_Objective_. Retype each of the rows below without changing anything, in the same order and with the same line breaks.

========================================

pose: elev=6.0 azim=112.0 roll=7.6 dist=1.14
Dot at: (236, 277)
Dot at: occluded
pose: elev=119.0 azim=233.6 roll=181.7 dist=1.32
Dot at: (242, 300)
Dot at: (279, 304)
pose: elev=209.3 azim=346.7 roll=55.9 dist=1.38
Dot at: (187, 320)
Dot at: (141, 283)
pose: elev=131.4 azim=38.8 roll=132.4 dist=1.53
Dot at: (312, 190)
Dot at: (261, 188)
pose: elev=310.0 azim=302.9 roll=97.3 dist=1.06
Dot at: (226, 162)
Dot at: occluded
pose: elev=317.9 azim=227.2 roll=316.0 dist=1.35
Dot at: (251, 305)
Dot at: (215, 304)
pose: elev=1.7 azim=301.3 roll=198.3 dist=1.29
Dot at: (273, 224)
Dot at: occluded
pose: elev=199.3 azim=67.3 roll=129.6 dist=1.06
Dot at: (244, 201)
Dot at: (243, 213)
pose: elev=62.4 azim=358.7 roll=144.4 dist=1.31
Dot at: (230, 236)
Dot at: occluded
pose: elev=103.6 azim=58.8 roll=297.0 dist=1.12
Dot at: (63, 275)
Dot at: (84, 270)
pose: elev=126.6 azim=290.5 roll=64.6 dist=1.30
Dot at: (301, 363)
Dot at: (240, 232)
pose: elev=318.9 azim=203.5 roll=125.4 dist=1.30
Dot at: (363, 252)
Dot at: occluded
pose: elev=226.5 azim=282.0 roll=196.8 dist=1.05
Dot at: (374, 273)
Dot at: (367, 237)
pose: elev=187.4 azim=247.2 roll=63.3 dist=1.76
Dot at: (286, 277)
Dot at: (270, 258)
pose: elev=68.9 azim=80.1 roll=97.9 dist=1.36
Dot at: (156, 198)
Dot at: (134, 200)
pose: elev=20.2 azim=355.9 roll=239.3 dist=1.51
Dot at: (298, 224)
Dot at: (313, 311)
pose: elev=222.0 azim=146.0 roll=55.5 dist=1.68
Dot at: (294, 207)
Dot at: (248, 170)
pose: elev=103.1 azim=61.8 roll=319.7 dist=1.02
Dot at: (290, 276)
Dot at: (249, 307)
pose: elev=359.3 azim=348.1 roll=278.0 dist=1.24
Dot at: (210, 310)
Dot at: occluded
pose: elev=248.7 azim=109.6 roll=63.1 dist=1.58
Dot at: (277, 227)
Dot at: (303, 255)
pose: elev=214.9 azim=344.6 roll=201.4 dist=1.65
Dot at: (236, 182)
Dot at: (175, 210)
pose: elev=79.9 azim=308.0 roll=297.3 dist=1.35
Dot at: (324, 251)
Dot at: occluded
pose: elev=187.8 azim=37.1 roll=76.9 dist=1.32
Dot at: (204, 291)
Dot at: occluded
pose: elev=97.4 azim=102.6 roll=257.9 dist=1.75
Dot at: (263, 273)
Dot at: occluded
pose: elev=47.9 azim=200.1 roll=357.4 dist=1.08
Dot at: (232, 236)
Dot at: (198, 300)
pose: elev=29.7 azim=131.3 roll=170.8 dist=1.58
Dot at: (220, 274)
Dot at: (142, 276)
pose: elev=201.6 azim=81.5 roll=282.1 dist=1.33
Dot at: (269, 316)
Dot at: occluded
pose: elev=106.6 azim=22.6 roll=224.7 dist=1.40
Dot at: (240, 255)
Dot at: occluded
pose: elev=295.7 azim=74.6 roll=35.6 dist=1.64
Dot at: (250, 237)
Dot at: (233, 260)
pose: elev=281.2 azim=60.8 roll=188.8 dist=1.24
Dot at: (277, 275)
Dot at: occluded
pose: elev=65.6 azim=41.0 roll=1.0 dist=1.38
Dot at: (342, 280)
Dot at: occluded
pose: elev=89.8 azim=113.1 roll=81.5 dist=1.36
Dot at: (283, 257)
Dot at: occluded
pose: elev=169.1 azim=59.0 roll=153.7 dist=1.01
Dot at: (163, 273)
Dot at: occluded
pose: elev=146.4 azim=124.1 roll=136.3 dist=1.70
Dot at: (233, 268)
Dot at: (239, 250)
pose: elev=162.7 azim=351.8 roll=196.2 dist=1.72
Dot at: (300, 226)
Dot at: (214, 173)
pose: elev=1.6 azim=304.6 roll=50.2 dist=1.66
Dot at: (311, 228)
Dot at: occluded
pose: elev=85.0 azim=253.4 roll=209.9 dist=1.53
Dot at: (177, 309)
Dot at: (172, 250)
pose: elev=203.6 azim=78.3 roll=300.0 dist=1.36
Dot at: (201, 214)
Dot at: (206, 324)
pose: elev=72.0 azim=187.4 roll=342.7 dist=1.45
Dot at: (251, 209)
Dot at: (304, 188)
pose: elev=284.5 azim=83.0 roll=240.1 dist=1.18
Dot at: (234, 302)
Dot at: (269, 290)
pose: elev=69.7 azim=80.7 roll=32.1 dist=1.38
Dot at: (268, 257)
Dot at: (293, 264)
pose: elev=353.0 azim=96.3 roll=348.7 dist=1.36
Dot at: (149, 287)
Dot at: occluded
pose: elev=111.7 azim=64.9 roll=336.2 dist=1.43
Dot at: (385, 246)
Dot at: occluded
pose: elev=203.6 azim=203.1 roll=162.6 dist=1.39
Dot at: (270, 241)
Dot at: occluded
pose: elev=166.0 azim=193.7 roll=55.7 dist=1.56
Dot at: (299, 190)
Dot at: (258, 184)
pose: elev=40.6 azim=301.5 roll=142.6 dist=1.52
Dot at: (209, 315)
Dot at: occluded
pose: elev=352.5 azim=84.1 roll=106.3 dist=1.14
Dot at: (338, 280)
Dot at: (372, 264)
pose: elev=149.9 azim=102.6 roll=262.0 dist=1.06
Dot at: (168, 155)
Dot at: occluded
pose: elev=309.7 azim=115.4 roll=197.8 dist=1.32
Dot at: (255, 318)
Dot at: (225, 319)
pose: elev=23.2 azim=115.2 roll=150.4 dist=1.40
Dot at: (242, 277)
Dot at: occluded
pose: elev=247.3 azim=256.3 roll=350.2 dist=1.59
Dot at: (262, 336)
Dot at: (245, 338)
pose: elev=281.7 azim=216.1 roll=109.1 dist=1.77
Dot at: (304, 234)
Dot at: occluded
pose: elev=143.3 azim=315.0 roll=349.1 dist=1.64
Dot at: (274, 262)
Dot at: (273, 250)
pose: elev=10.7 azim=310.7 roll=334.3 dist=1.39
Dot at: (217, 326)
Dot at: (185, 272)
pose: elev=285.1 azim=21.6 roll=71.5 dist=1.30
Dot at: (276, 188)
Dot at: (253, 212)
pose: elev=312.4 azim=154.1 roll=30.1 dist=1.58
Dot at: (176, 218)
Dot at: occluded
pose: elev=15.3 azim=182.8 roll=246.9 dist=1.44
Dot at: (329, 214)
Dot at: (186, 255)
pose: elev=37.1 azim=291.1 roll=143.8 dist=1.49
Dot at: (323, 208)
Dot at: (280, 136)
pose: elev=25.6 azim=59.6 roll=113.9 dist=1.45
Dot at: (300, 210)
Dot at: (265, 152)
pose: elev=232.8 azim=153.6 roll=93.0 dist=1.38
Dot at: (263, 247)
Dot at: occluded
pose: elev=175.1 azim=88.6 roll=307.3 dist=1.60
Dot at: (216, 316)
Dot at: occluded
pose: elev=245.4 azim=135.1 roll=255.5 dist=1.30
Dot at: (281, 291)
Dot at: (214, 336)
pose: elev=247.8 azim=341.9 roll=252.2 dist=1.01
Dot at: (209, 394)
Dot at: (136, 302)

========================================

_Solved problem_.
pose: elev=6.0 azim=112.0 roll=7.6 dist=1.14
Dot at: (236, 277)
Dot at: occluded
pose: elev=119.0 azim=233.6 roll=181.7 dist=1.32
Dot at: (242, 300)
Dot at: (279, 304)
pose: elev=209.3 azim=346.7 roll=55.9 dist=1.38
Dot at: (187, 320)
Dot at: (141, 283)
pose: elev=131.4 azim=38.8 roll=132.4 dist=1.53
Dot at: (312, 190)
Dot at: (261, 188)
pose: elev=310.0 azim=302.9 roll=97.3 dist=1.06
Dot at: (226, 162)
Dot at: occluded
pose: elev=317.9 azim=227.2 roll=316.0 dist=1.35
Dot at: (251, 305)
Dot at: (215, 304)
pose: elev=1.7 azim=301.3 roll=198.3 dist=1.29
Dot at: (273, 224)
Dot at: occluded
pose: elev=199.3 azim=67.3 roll=129.6 dist=1.06
Dot at: (244, 201)
Dot at: (243, 213)
pose: elev=62.4 azim=358.7 roll=144.4 dist=1.31
Dot at: (230, 236)
Dot at: occluded
pose: elev=103.6 azim=58.8 roll=297.0 dist=1.12
Dot at: (63, 275)
Dot at: (84, 270)
pose: elev=126.6 azim=290.5 roll=64.6 dist=1.30
Dot at: (301, 363)
Dot at: (240, 232)
pose: elev=318.9 azim=203.5 roll=125.4 dist=1.30
Dot at: (363, 252)
Dot at: occluded
pose: elev=226.5 azim=282.0 roll=196.8 dist=1.05
Dot at: (374, 273)
Dot at: (367, 237)
pose: elev=187.4 azim=247.2 roll=63.3 dist=1.76
Dot at: (286, 277)
Dot at: (270, 258)
pose: elev=68.9 azim=80.1 roll=97.9 dist=1.36
Dot at: (156, 198)
Dot at: (134, 200)
pose: elev=20.2 azim=355.9 roll=239.3 dist=1.51
Dot at: (298, 224)
Dot at: (313, 311)
pose: elev=222.0 azim=146.0 roll=55.5 dist=1.68
Dot at: (294, 207)
Dot at: (248, 170)
pose: elev=103.1 azim=61.8 roll=319.7 dist=1.02
Dot at: (290, 276)
Dot at: (249, 307)
pose: elev=359.3 azim=348.1 roll=278.0 dist=1.24
Dot at: (210, 310)
Dot at: occluded
pose: elev=248.7 azim=109.6 roll=63.1 dist=1.58
Dot at: (277, 227)
Dot at: (303, 255)
pose: elev=214.9 azim=344.6 roll=201.4 dist=1.65
Dot at: (236, 182)
Dot at: (175, 210)
pose: elev=79.9 azim=308.0 roll=297.3 dist=1.35
Dot at: (324, 251)
Dot at: occluded
pose: elev=187.8 azim=37.1 roll=76.9 dist=1.32
Dot at: (204, 291)
Dot at: occluded
pose: elev=97.4 azim=102.6 roll=257.9 dist=1.75
Dot at: (263, 273)
Dot at: occluded
pose: elev=47.9 azim=200.1 roll=357.4 dist=1.08
Dot at: (232, 236)
Dot at: (198, 300)
pose: elev=29.7 azim=131.3 roll=170.8 dist=1.58
Dot at: (220, 274)
Dot at: (142, 276)
pose: elev=201.6 azim=81.5 roll=282.1 dist=1.33
Dot at: (269, 316)
Dot at: occluded
pose: elev=106.6 azim=22.6 roll=224.7 dist=1.40
Dot at: (240, 255)
Dot at: occluded
pose: elev=295.7 azim=74.6 roll=35.6 dist=1.64
Dot at: (250, 237)
Dot at: (233, 260)
pose: elev=281.2 azim=60.8 roll=188.8 dist=1.24
Dot at: (277, 275)
Dot at: occluded
pose: elev=65.6 azim=41.0 roll=1.0 dist=1.38
Dot at: (342, 280)
Dot at: occluded
pose: elev=89.8 azim=113.1 roll=81.5 dist=1.36
Dot at: (283, 257)
Dot at: occluded
pose: elev=169.1 azim=59.0 roll=153.7 dist=1.01
Dot at: (163, 273)
Dot at: occluded
pose: elev=146.4 azim=124.1 roll=136.3 dist=1.70
Dot at: (233, 268)
Dot at: (239, 250)
pose: elev=162.7 azim=351.8 roll=196.2 dist=1.72
Dot at: (300, 226)
Dot at: (214, 173)
pose: elev=1.6 azim=304.6 roll=50.2 dist=1.66
Dot at: (311, 228)
Dot at: occluded
pose: elev=85.0 azim=253.4 roll=209.9 dist=1.53
Dot at: (177, 309)
Dot at: (172, 250)
pose: elev=203.6 azim=78.3 roll=300.0 dist=1.36
Dot at: (201, 214)
Dot at: (206, 324)
pose: elev=72.0 azim=187.4 roll=342.7 dist=1.45
Dot at: (251, 209)
Dot at: (304, 188)
pose: elev=284.5 azim=83.0 roll=240.1 dist=1.18
Dot at: (234, 302)
Dot at: (269, 290)
pose: elev=69.7 azim=80.7 roll=32.1 dist=1.38
Dot at: (268, 257)
Dot at: (293, 264)
pose: elev=353.0 azim=96.3 roll=348.7 dist=1.36
Dot at: (149, 287)
Dot at: occluded
pose: elev=111.7 azim=64.9 roll=336.2 dist=1.43
Dot at: (385, 246)
Dot at: occluded
pose: elev=203.6 azim=203.1 roll=162.6 dist=1.39
Dot at: (270, 241)
Dot at: occluded
pose: elev=166.0 azim=193.7 roll=55.7 dist=1.56
Dot at: (299, 190)
Dot at: (258, 184)
pose: elev=40.6 azim=301.5 roll=142.6 dist=1.52
Dot at: (209, 315)
Dot at: occluded
pose: elev=352.5 azim=84.1 roll=106.3 dist=1.14
Dot at: (338, 280)
Dot at: (372, 264)
pose: elev=149.9 azim=102.6 roll=262.0 dist=1.06
Dot at: (168, 155)
Dot at: occluded
pose: elev=309.7 azim=115.4 roll=197.8 dist=1.32
Dot at: (255, 318)
Dot at: (225, 319)
pose: elev=23.2 azim=115.2 roll=150.4 dist=1.40
Dot at: (242, 277)
Dot at: occluded
pose: elev=247.3 azim=256.3 roll=350.2 dist=1.59
Dot at: (262, 336)
Dot at: (245, 338)
pose: elev=281.7 azim=216.1 roll=109.1 dist=1.77
Dot at: (304, 234)
Dot at: occluded
pose: elev=143.3 azim=315.0 roll=349.1 dist=1.64
Dot at: (274, 262)
Dot at: (273, 250)
pose: elev=10.7 azim=310.7 roll=334.3 dist=1.39
Dot at: (217, 326)
Dot at: (185, 272)
pose: elev=285.1 azim=21.6 roll=71.5 dist=1.30
Dot at: (276, 188)
Dot at: (253, 212)
pose: elev=312.4 azim=154.1 roll=30.1 dist=1.58
Dot at: (176, 218)
Dot at: occluded
pose: elev=15.3 azim=182.8 roll=246.9 dist=1.44
Dot at: (329, 214)
Dot at: (186, 255)
pose: elev=37.1 azim=291.1 roll=143.8 dist=1.49
Dot at: (323, 208)
Dot at: (280, 136)
pose: elev=25.6 azim=59.6 roll=113.9 dist=1.45
Dot at: (300, 210)
Dot at: (265, 152)
pose: elev=232.8 azim=153.6 roll=93.0 dist=1.38
Dot at: (263, 247)
Dot at: occluded
pose: elev=175.1 azim=88.6 roll=307.3 dist=1.60
Dot at: (216, 316)
Dot at: occluded
pose: elev=245.4 azim=135.1 roll=255.5 dist=1.30
Dot at: (281, 291)
Dot at: (214, 336)
pose: elev=247.8 azim=341.9 roll=252.2 dist=1.01
Dot at: (209, 394)
Dot at: (136, 302)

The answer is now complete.